Items from a dataset>
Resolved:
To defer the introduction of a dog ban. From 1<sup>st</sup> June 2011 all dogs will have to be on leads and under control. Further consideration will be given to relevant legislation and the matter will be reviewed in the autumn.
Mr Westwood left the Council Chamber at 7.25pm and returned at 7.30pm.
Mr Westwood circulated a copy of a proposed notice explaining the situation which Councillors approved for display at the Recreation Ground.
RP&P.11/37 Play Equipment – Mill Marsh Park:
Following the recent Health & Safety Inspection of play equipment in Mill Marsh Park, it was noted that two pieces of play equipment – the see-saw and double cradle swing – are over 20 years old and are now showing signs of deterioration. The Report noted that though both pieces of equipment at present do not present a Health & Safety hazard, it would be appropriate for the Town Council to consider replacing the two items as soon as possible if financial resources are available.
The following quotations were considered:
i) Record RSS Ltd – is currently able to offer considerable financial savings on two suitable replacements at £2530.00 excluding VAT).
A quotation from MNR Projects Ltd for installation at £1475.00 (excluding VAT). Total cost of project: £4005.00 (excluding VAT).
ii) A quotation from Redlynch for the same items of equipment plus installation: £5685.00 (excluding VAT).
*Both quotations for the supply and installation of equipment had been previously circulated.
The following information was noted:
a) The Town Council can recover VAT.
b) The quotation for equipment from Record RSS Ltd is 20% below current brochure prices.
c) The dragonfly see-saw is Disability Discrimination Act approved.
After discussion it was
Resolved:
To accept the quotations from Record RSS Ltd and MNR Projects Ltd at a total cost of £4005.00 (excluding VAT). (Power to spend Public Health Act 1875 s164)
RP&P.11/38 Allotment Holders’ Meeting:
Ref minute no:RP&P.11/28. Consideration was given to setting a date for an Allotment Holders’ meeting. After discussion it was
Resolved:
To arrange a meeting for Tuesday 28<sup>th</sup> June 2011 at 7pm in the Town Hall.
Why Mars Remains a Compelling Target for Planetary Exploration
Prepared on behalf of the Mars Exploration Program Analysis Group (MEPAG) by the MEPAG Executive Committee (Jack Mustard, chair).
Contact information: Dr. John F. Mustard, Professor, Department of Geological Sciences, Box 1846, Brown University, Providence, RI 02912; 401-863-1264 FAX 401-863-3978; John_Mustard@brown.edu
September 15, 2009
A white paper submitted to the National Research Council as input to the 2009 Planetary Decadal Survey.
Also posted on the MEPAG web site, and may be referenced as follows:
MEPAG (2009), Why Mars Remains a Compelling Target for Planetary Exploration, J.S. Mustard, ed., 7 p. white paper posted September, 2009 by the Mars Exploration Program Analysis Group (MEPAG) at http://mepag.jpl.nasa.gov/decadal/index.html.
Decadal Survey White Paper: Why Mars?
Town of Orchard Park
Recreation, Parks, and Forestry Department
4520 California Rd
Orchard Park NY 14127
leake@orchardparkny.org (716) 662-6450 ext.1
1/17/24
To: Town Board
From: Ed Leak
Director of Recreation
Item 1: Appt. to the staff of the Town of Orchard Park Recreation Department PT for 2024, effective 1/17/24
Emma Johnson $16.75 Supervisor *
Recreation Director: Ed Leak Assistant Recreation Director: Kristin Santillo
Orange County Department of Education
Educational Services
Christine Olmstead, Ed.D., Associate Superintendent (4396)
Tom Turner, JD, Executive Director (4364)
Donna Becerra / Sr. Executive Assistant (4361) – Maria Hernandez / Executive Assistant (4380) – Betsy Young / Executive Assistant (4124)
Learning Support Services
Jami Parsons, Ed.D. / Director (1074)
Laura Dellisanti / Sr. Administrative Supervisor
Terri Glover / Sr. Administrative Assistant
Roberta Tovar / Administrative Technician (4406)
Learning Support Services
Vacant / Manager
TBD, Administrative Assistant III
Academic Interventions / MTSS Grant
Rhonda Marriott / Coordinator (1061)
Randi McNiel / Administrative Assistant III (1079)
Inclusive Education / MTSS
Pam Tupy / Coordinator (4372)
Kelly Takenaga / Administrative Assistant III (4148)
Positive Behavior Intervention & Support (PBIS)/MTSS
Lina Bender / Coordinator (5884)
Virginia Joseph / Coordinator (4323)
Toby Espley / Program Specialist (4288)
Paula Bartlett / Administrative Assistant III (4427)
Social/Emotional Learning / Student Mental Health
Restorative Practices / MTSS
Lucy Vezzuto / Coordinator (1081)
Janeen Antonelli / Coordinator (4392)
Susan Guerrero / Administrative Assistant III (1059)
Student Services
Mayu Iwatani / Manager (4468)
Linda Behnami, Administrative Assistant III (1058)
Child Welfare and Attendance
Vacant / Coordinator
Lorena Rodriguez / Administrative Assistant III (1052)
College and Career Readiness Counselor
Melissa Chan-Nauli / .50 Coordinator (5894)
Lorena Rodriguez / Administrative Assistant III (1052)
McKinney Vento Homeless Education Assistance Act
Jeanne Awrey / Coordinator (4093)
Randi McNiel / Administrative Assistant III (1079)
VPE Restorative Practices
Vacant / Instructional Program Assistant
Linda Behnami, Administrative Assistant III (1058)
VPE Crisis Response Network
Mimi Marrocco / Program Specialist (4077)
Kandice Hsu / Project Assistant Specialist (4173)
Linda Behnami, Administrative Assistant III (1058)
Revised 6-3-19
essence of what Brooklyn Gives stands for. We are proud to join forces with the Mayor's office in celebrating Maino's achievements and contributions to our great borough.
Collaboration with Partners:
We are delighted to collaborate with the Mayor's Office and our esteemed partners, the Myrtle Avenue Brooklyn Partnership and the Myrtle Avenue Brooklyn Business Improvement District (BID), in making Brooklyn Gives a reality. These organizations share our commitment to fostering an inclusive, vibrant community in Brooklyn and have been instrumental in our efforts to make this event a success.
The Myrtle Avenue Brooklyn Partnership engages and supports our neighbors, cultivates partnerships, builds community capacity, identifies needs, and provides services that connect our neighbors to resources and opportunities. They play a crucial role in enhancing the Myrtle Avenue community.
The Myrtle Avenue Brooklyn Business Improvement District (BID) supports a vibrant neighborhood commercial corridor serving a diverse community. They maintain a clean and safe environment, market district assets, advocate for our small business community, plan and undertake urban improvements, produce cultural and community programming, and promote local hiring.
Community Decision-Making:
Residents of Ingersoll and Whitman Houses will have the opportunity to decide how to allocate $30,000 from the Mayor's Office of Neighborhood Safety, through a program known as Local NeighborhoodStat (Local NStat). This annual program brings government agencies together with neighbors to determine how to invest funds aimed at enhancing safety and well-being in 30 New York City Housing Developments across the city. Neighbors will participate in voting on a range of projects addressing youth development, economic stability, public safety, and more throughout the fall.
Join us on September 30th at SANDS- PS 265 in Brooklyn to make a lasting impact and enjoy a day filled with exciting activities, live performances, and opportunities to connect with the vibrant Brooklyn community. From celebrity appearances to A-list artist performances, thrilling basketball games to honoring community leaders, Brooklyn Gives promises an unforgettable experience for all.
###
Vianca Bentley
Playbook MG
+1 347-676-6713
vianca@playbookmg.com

WHAT THE TASK ASKS>
Of the entries listed above, reproduce only the lines starting at the line containing "Kelly Takenaga /" and ending at the line containing "College and Career Readiness Counselor". Include both, exactly as they stand.

TASK RESPONSE>
Kelly Takenaga / Administrative Assistant III (4148)
Positive Behavior Intervention & Support (PBIS)/MTSS
Lina Bender / Coordinator (5884)
Virginia Joseph / Coordinator (4323)
Toby Espley / Program Specialist (4288)
Paula Bartlett / Administrative Assistant III (4427)
Social/Emotional Learning / Student Mental Health
Restorative Practices / MTSS
Lucy Vezzuto / Coordinator (1081)
Janeen Antonelli / Coordinator (4392)
Susan Guerrero / Administrative Assistant III (1059)
Student Services
Mayu Iwatani / Manager (4468)
Linda Behnami, Administrative Assistant III (1058)
Child Welfare and Attendance
Vacant / Coordinator
Lorena Rodriguez / Administrative Assistant III (1052)
College and Career Readiness Counselor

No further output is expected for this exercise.